Effect of nitric oxide synthase (NOS)–2 deficiency on NF-κB and HIF-1 activity in response to OVA challenge. C57BL/6J and NOS2−/− mice were sensitized and challenged with OVA, as described in the Materials and Methods. Whole-lung nuclear extracts were analyzed by NF-κB p65 DNA binding assay (A) and Western blot (B). *P < 0.05 compared with the corresponding Alum/OVA control group using ANOVA (n = 5). (C) SNO-p65 levels were analyzed in whole lung tissue 48 hours after the latest OVA challenge by the biotin switch technique, and the SNO-p65 to total p65 ratio was determined by densitometric analysis (D). *P < 0.05 compared with the corresponding Alum/OVA control group using ANOVA (n = 5). (E) HIF-1 DNA binding activity was evaluated in nuclear extracts from whole lung and (F) HIF-1α protein levels in whole lung lysates were analyzed by Western analysis. *P < 0.05 compared with corresponding Alum/OVA control group using ANOVA (n = 5).

Figure 7.

Effect of NOS2-deficiency on OVA-induced allergic airway inflammation and markers of mucus metaplasia.
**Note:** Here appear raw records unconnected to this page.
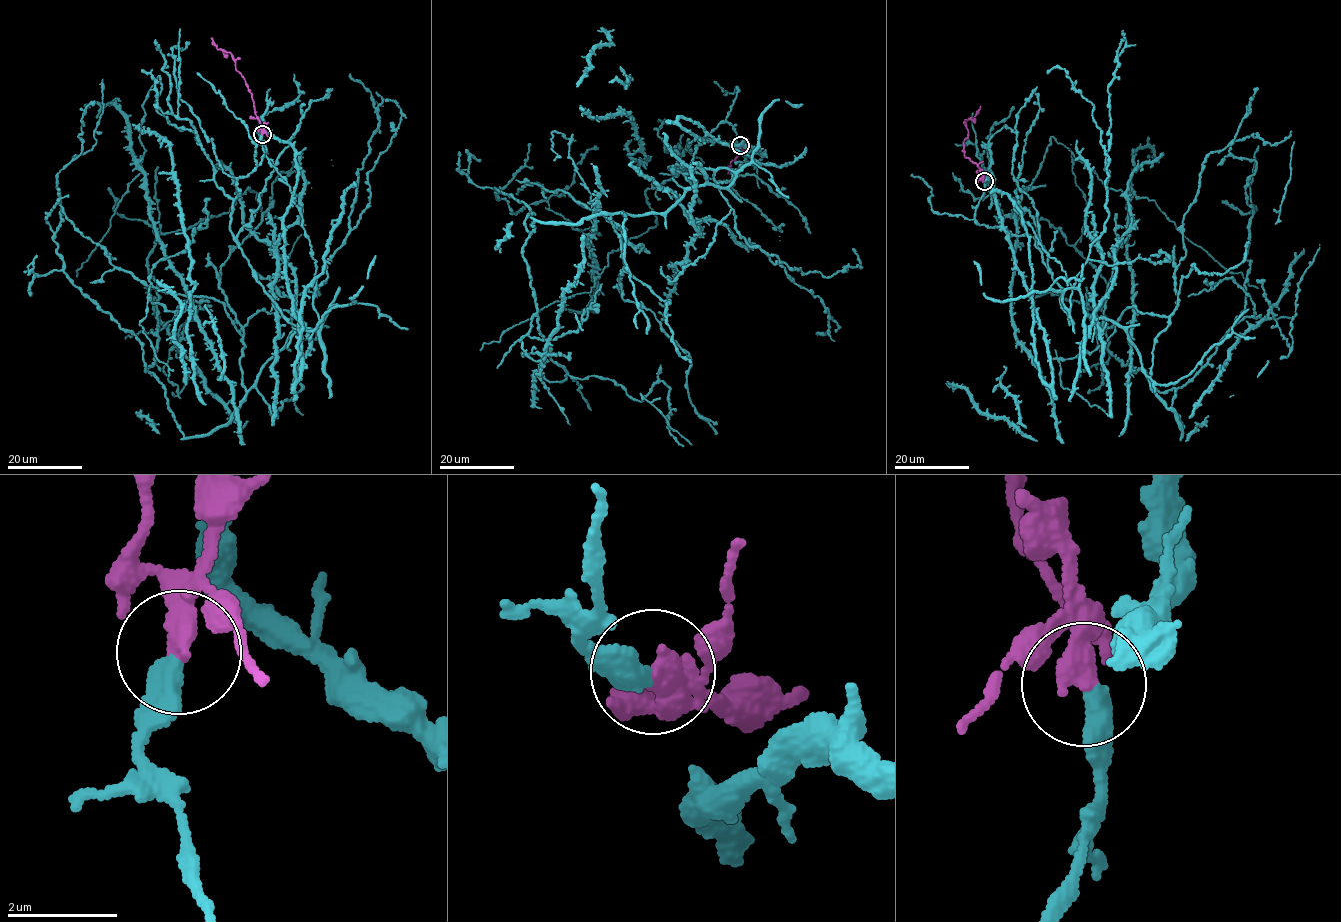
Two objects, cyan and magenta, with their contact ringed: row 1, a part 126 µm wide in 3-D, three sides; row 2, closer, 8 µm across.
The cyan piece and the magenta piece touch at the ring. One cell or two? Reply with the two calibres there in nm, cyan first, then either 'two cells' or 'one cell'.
440 nm thick on the cyan side, 420 nm on the other; two cells

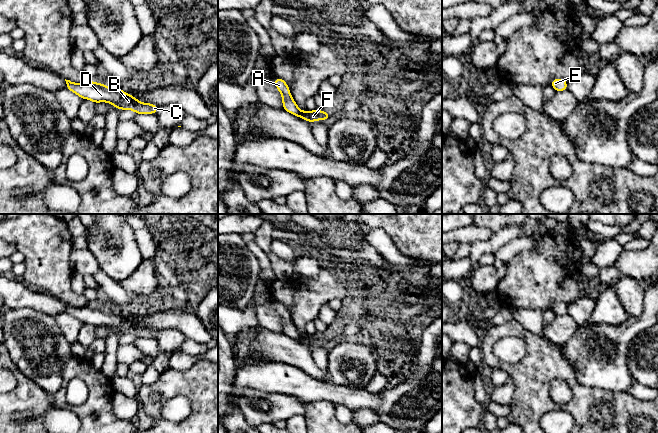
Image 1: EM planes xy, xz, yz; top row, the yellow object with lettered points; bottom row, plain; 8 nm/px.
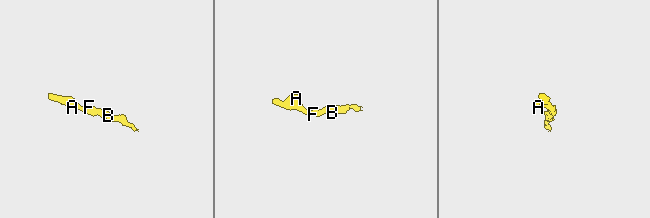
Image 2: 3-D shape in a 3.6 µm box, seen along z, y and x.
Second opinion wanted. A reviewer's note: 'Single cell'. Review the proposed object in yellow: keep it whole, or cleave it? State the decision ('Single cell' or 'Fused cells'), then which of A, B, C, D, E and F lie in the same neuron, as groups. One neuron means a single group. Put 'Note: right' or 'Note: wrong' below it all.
Single cell. Groups: A B C D E F
Note: right

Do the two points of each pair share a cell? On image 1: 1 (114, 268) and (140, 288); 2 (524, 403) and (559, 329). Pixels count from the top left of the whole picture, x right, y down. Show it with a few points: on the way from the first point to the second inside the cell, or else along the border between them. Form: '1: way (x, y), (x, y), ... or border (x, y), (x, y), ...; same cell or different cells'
1: border (142, 260), (127, 277), (118, 282); different cells
2: border (547, 338), (554, 343); different cells

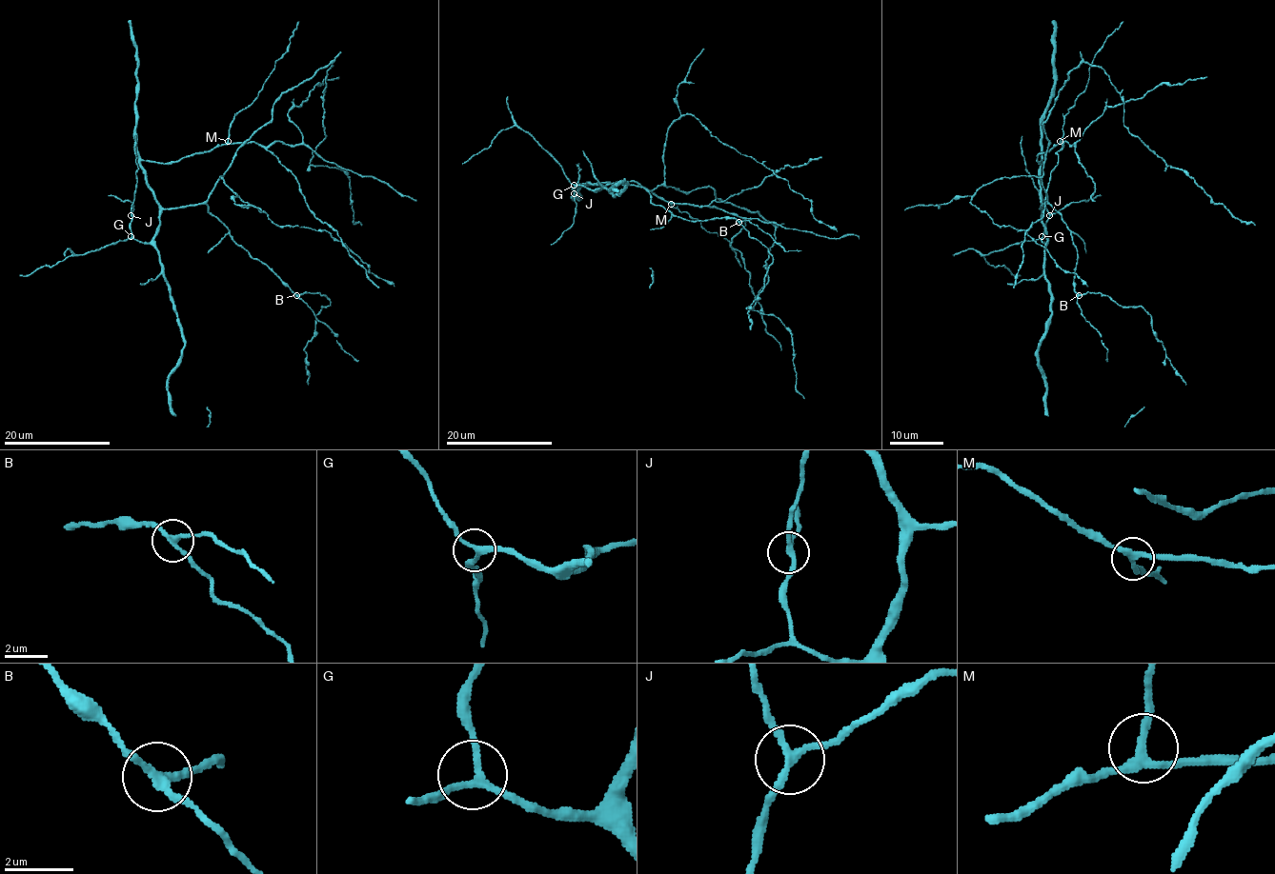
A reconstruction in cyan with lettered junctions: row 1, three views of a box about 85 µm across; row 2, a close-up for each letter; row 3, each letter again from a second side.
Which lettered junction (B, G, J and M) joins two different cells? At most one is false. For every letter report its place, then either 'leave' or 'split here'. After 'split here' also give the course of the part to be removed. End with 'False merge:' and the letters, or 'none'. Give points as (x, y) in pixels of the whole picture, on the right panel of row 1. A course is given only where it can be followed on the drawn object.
B: (1079, 295) | leave
G: (1042, 236) | leave
J: (1049, 215) | leave
M: (1060, 141) | leave
False merge: none

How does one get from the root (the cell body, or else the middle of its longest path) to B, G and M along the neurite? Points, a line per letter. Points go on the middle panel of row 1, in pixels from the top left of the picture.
B: (657, 187), (649, 191), (651, 201), (675, 215), (689, 221), (733, 217), (738, 222)
G: (657, 187), (649, 190), (637, 185), (607, 184), (594, 190), (574, 185)
M: (657, 187), (649, 190), (627, 184), (583, 185), (637, 181), (671, 204)

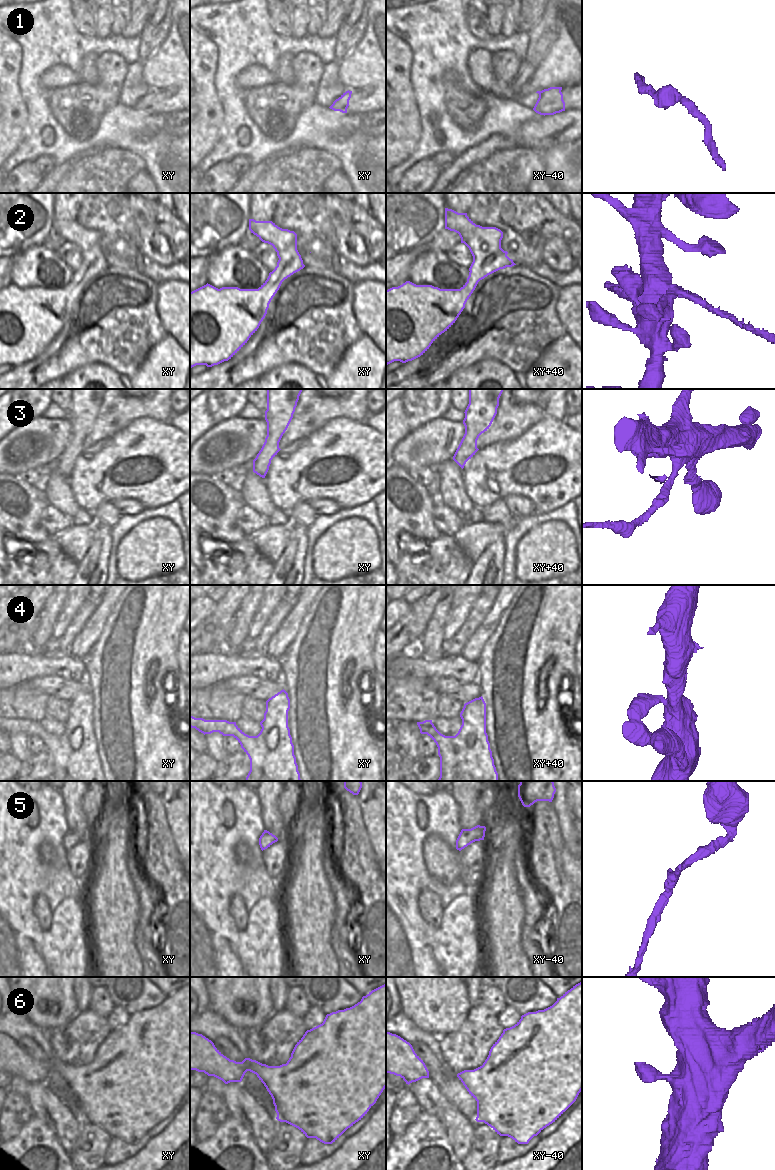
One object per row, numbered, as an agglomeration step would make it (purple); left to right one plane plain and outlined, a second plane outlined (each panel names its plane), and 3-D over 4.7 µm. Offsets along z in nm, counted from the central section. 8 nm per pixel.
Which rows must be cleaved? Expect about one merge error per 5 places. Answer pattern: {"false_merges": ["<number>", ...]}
{"false_merges": ["2", "3"]}

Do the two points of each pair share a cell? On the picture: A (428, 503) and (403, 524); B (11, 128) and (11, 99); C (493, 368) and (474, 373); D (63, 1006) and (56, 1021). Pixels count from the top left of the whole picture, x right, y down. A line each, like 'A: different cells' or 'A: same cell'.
A: same cell
B: same cell
C: same cell
D: same cell

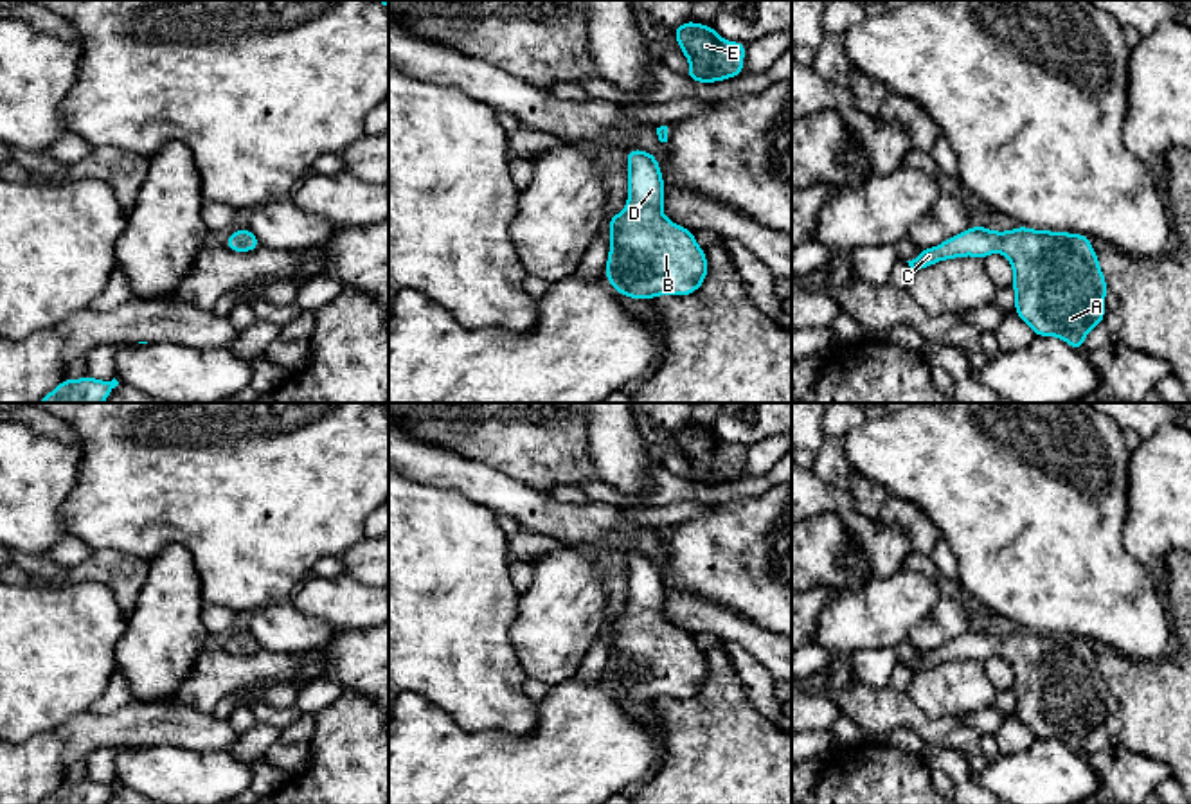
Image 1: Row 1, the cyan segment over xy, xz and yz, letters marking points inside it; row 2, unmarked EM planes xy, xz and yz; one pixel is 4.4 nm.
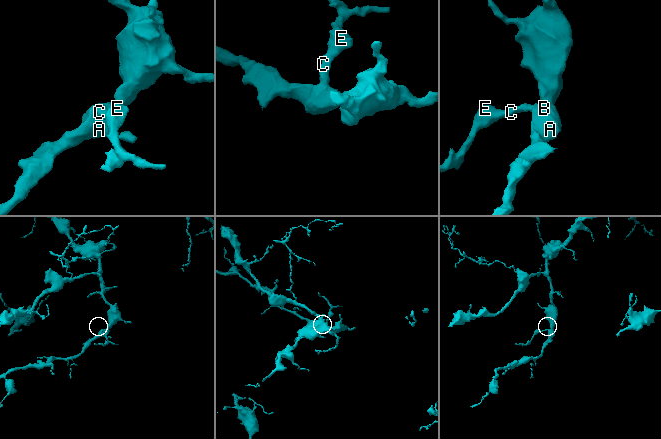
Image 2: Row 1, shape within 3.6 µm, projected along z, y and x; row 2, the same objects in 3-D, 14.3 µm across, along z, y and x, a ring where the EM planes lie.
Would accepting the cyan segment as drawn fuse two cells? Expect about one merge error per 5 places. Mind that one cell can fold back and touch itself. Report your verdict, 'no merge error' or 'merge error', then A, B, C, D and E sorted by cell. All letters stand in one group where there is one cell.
no merge error; groups A B C D E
C57BL/6J and NOS2−/− mice were sensitized and challenged with OVA, as described in Materials and Methods. Total (A), differential (B), and neutrophil (C) cell counts were assessed from the BAL. *P < 0.05, compared with corresponding Alum/OVA control group using ANOVA (n = 5); #P < 0.05 compared with the wild-type (C57BL/6J) OVA/OVA group using ANOVA (n = 5). Reactivity of PAS was evaluated (D) and scored (E) in paraffin-embedded lung sections to visualize mucus-producing cells in the airways of OVA-sensitized (or control) and -challenged, wild-type and NOS2−/− mice. *P < 0.05 compared with corresponding Alum/OVA control group using ANOVA (n = 5).